Dressage, often referred to as “horse ballet,” is an equestrian sport where horse and rider work together in harmony through a series of precise movements. Dressage is a French term that means training.The purpose of dressage is to develop a horse to its highest potential through a progressive training method. This sport emphasizes the natural ability of the rider’s mount. Dressage has its origins in Europe, but became a popular equestrian sport during the Renaissance. The riding masters of old developed a stepwise training system that was later coined Classical Dressage.This classical training method remains the basis of the modern dressage horse and rider.
All horses can benefit from dressage training. Dressage is the foundational training for all future training and many different breeds compete in the dressage arena. The most popular horse breed that is seen in the dressage arena is the warmbloods. However when performing the classical dressage movements called the “airs above the ground,” the most popular breeds are the baroque horses, such as Lipizzaner and Andalusian.
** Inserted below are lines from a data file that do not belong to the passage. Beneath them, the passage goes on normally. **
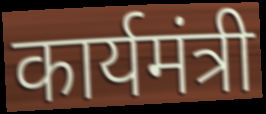
कार्यमंत्री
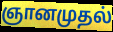
ஞானமுதல்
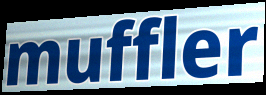
muffler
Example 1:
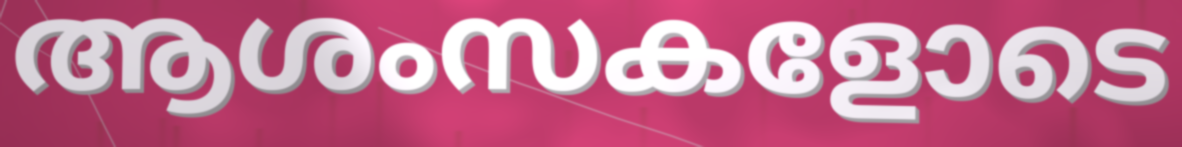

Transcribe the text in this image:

ആശംസകളോടെ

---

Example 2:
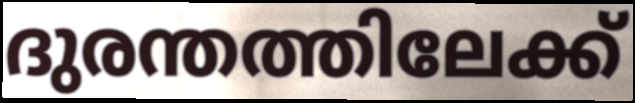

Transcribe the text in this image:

ദുരന്തത്തിലേക്ക്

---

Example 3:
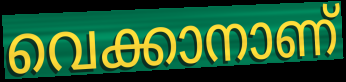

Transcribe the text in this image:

വെക്കാനാണ്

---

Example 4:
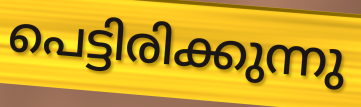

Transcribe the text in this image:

പെട്ടിരിക്കുന്നു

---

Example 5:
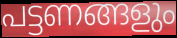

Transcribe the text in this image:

പട്ടണങ്ങളും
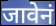
जावेनं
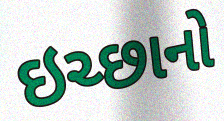
ઇચ્છાનો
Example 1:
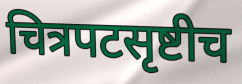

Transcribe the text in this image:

चित्रपटसृष्टीच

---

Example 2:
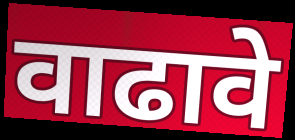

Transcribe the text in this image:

वाढावे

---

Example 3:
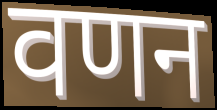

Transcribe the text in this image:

वणन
Dressage is performed in two different size of arenas. The small ring measures 20 by 40 meters (66 by 131 feet) and the standard ring measures 20 by 60 meters (66 by 197 feet). There are letters that are placed at certain intervals around the dressage ring. These letters help the horse and rider dictate where transitions in the pattern should take place.
The tests are scored from 0-10, 10 being the highest for each movement within the test. Then the final total is averaged and the score is given. Good scores range from the 60’s-70’s.
Dressage is most noted for its complicated and precise movements. The following moevements can be found throughout the grand-prix level test.
Piaffe: An elevated trot in place.
Passage: Very collected trot in which the horse seems to skip due to higher elevation.
Extended Gaits: Typically seen at the trot and canter where the horse lengthens its stride.
Collected Gaits: A shortened stride gait where the horse comes from more underneath itself.
Flying Changes: This is a change of lead at the canter, when seen in a sequence it’s called a “tempi” change.
Pirouette: Is a 360 or 180 degree turn in place, typically performed at the canter.
Half-Pass: Horse moves sideways and forward at the same time while bent in the direction they are moving.
Today, dressage horses and riders strive to perform movements with little effort and great harmony. They use the dressage pyramid for training goals and the training goals start with rhythm.
Rhythm - A horse should maintain a rhythm in all gaits.
Relaxation - Horse relaxation is shown through looseness and smooth transitions.
Contact - Where the horse becomes supple and comes more underneath themselves.
Impulsion - The horse has a strong engagement from behind and is using his hindquarters.
Straightness - Where the rider's aids carry the horse in straight and balanced lines.
Collection - The top of the dressage training pyramid is collection. This final piece of the pyramid is what makes the difficult movements possible as the horse become light on the forehand and comes underneath itself moving the center of gravity to the rear.